With their slew of new gear, Evelyn and Harper started putting together a few demos, and eventually decided to sample Big Daddy Kane’s Set It Off on their track Let It Roll. “I remember the first time we played it at Downbeat: the place went ballistic. Kevin and I were kneeling down behind the decks because we couldn’t stop laughing. We felt excited, nervous, just every emotion rushing through our bodies. That was the first experience of having… that! We must’ve rewound the track about eight times,” he chuckles.

Despite the positive crowd reactions, and shopping around to a whole host of UK imprints, the pair failed to secure an initial deal. This led Evelyn and Harper on a quest to New York to buy music, buy trainers and get a record deal. “We didn’t get the latter,” Evelyn explains. “So, on the way back, we decided to put it out ourselves. I borrowed £400 off my brother and pressed 2000 copies of the record. We hired a car, borrowed a driver’s license from my mate and started pitching to record stores up and down the country. We ended up selling the 2000 copies in two weeks. That was July ’89.”

Follow-up single Dextrous caught the attention of Warp founder Steve Beckett, who got in touch a few months later to ask if they wanted to remix the track for his fledgling label. By the end of the year, Dextrous had gone to number 75 in the charts, and the pair had well and truly infiltrated the nation’s musical bloodstream. “Rave culture was kicking off at that point too,” Evelyn recalls. “It was a social revolution. I remember going down the M62 to this warehouse rave in Blackburn and there was three speed cop cars trying to block all the lanes to slow down the convoy. There was a copper in the street trying to stop cars going past and people were just bombing past – they couldn’t give a shit. I remember looking out the back window at the copper and thinking, ‘This is what the 60s must’ve been like!’ There was a detachment from the system, which forced people to look within themselves. I still believe that’s why some of the most profound pieces of music can come out of the bleakest situations.”
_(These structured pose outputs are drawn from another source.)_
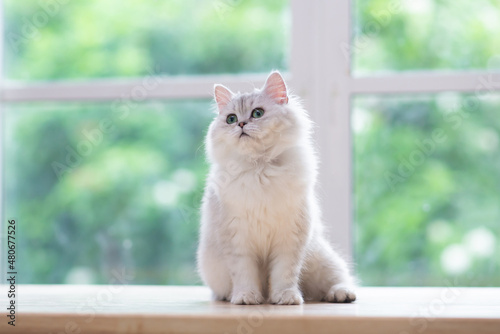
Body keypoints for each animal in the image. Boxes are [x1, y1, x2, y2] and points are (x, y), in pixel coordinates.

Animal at [197, 71, 358, 306]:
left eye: (257, 113)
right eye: (231, 119)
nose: (241, 124)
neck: (260, 168)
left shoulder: (289, 239)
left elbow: (284, 274)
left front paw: (285, 298)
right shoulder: (237, 241)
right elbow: (244, 274)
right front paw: (246, 298)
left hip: (322, 260)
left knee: (336, 280)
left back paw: (341, 294)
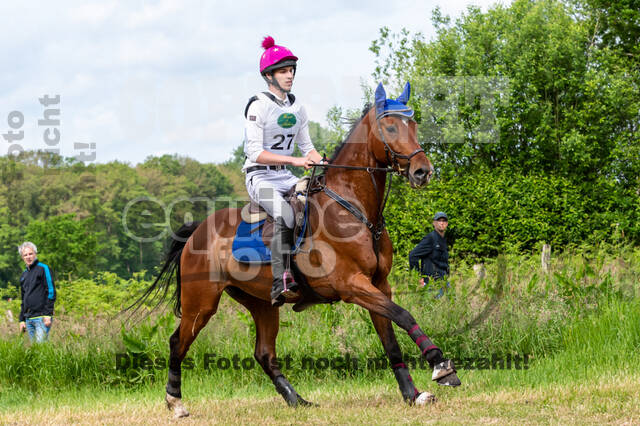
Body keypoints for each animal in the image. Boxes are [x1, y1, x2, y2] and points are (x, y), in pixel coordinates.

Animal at [139, 82, 461, 418]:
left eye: (414, 125)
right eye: (390, 127)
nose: (423, 171)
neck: (355, 209)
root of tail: (197, 232)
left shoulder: (378, 285)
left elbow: (391, 338)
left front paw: (413, 394)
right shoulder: (352, 285)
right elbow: (404, 315)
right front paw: (441, 366)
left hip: (261, 303)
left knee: (264, 353)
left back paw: (298, 401)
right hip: (200, 303)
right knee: (178, 342)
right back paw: (175, 402)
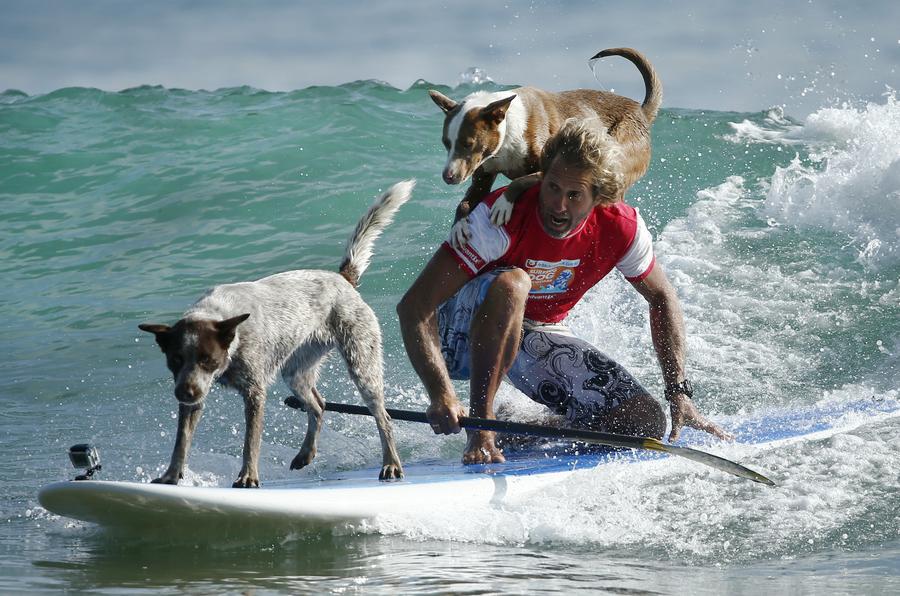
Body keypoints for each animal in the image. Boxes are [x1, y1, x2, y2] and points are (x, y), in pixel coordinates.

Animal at [138, 179, 414, 486]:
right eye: (175, 360)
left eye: (207, 359)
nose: (184, 393)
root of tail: (343, 278)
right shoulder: (196, 393)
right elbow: (181, 440)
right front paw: (171, 475)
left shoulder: (254, 392)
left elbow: (250, 441)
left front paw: (248, 476)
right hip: (296, 370)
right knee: (318, 405)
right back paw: (305, 454)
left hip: (362, 363)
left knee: (383, 417)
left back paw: (391, 463)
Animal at [428, 46, 660, 227]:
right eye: (446, 143)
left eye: (468, 144)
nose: (447, 177)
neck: (508, 134)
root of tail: (641, 111)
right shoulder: (483, 175)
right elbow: (466, 203)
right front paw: (459, 227)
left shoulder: (547, 170)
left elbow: (520, 180)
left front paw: (504, 202)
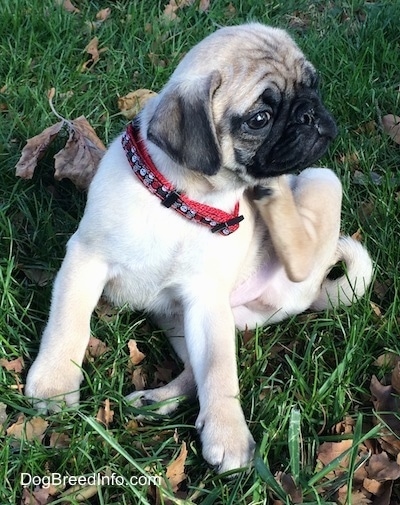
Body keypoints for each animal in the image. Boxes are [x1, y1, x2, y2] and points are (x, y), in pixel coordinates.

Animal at [25, 23, 372, 472]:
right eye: (260, 119)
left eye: (314, 87)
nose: (310, 114)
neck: (185, 199)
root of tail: (307, 297)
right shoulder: (86, 259)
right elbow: (69, 325)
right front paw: (54, 386)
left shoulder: (207, 302)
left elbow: (220, 372)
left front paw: (228, 434)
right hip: (176, 319)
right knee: (191, 374)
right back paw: (154, 401)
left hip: (318, 180)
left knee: (299, 253)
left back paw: (271, 192)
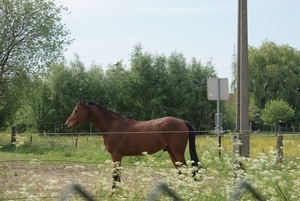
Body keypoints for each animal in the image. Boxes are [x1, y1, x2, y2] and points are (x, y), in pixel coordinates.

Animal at [66, 99, 202, 186]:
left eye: (76, 111)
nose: (67, 124)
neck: (113, 126)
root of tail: (182, 121)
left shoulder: (117, 155)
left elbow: (115, 175)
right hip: (171, 152)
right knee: (180, 170)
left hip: (177, 152)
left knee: (186, 169)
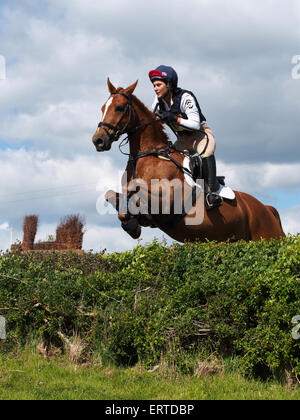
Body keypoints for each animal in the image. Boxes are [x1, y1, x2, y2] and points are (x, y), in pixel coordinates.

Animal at [92, 78, 286, 243]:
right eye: (102, 108)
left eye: (119, 108)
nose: (98, 140)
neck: (147, 156)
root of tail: (266, 209)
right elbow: (112, 194)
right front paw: (131, 223)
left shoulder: (169, 202)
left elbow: (137, 190)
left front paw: (135, 220)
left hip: (267, 236)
Time has since moved on from those halcyon days, but that sense of fearlessness and experimentation has remained fixed in the Nightmares on Wax psyche. Seven albums later and Evelyn has pushed the envelope at every turn, never content to rest on his laurels or to give in to the easy option of churning out biennial imitations of Smoker’s Delight. This is what makes the process of putting together a concise assessment of the entire N.O.W. journey a very tough challenge.

“There are so many ways to approach a best of,” explains Evelyn. “You can go chronologically, but you soon realise that doesn’t work. You have to think about what each album represents, and the different stages of the journey. Each one has its own stamp, and one album can’t be more prominent than another.
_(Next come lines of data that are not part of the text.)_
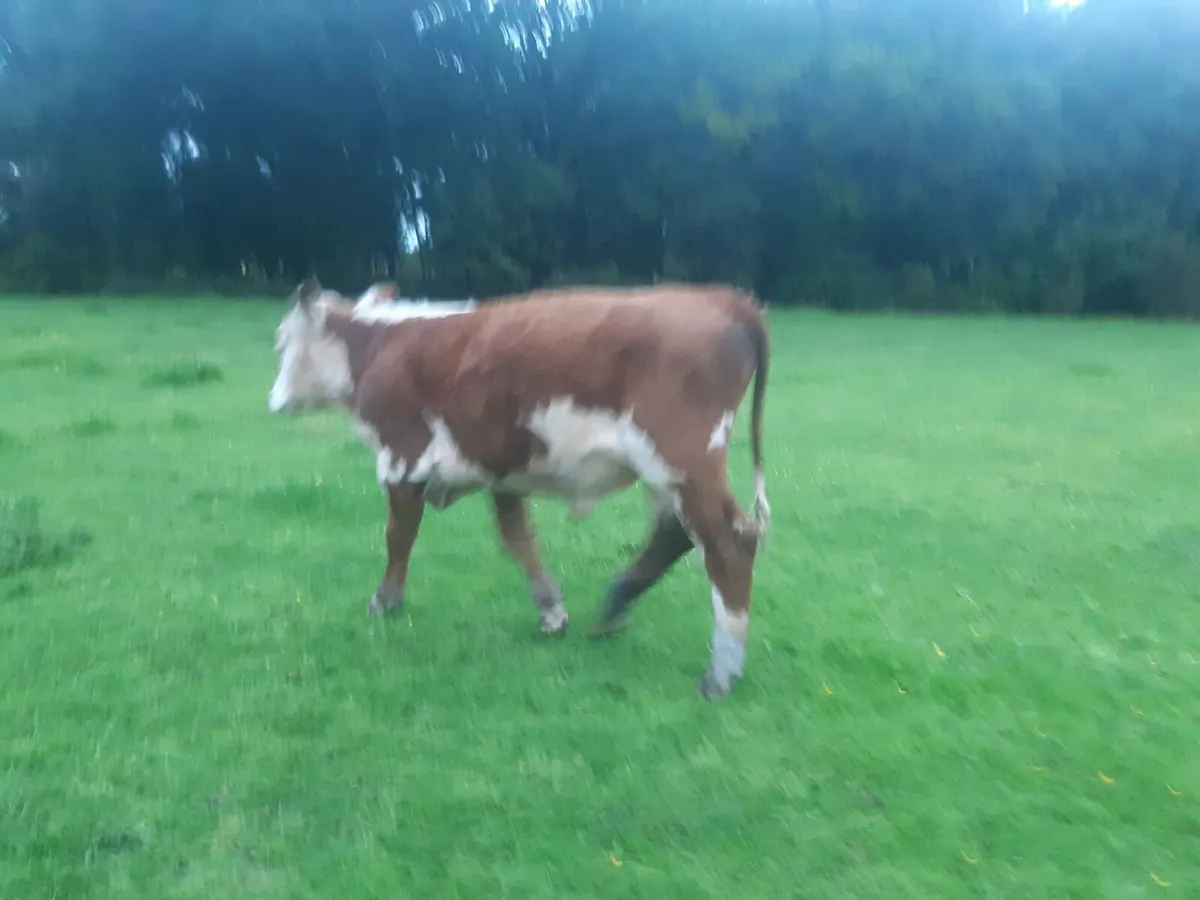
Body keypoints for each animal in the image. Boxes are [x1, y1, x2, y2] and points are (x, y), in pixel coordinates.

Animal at [267, 276, 771, 698]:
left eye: (282, 342)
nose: (273, 400)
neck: (377, 344)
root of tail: (720, 298)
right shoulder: (501, 468)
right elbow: (518, 538)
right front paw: (551, 609)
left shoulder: (402, 458)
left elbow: (398, 537)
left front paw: (385, 601)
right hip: (666, 471)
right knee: (674, 534)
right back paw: (615, 604)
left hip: (683, 461)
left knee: (730, 542)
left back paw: (721, 671)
“It’s been very, very emotional. There are certain tracks I listen back to now and, because I’m in such a different mental state to when I made it, it sounds completely different to me. It’s amazing having that detachment from a piece of music you’ve made because you start to hear it from an objective point of view – in a good way. You care less about being egotistical about your own stuff, and you start to fully acknowledge what you’ve created. I really dig stuff now that ten years ago I thought wasn’t up to scratch at all.”

For Evelyn, the key lies in “getting out of your own way.” The deeper you go into your own productions, the more observant you become, and the more questions you introduce in analysis, which allows doubt and fear to come into the equation. “My last LP, Feelin’ Good, wasn’t about what I thought, or how loud the hi-hats were; it was about what I felt. It’s what I’ve been trying to say all along, my expression of happiness. This journey has taken me everywhere, and I’ve been off the beaten track so many times out of curiosity, just to ask ‘What’s down there?’ It feels like I’ve come full circle, back to the frame of mind where I started out. Ibiza has helped me to unravel, so now I can say things, musically, without having to search for my voice – and I know it’s the truth that’s coming through.”